Working data
Segment Open
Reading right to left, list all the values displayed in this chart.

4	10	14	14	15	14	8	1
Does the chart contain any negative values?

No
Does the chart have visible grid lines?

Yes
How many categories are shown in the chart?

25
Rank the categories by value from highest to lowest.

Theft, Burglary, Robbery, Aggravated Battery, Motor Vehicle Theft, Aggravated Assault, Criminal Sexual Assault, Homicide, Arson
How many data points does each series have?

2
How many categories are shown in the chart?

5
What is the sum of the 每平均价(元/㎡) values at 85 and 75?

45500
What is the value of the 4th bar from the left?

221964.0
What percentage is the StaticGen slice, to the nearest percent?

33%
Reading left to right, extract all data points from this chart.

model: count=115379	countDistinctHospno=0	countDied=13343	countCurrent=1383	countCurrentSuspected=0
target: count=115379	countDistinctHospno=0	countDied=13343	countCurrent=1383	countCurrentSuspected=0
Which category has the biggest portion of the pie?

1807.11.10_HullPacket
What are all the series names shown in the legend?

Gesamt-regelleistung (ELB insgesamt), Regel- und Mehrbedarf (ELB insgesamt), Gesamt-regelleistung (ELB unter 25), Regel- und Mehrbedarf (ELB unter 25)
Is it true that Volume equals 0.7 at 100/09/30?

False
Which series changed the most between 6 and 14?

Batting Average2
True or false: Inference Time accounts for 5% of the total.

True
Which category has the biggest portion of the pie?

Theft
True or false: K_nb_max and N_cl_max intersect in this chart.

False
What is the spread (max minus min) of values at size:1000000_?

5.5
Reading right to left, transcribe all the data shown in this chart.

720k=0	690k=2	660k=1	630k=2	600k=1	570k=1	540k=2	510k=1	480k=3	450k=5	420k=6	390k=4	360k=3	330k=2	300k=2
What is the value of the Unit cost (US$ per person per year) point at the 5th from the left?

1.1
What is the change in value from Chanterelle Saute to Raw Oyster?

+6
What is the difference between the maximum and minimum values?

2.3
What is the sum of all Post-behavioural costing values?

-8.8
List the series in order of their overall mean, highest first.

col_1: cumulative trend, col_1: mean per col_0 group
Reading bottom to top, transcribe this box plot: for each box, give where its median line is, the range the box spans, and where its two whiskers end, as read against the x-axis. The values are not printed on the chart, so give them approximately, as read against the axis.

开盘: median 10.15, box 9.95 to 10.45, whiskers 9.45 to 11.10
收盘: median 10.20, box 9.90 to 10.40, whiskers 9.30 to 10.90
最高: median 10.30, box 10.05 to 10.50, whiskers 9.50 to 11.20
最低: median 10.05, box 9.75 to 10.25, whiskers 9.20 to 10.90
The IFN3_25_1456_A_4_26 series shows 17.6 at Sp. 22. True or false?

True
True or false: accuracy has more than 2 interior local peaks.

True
Segment Closed
Action item
Count the lines in the items above that contain the string "have", with uppercase and lowercase treated as different, and reply with the number alone.

Solution
2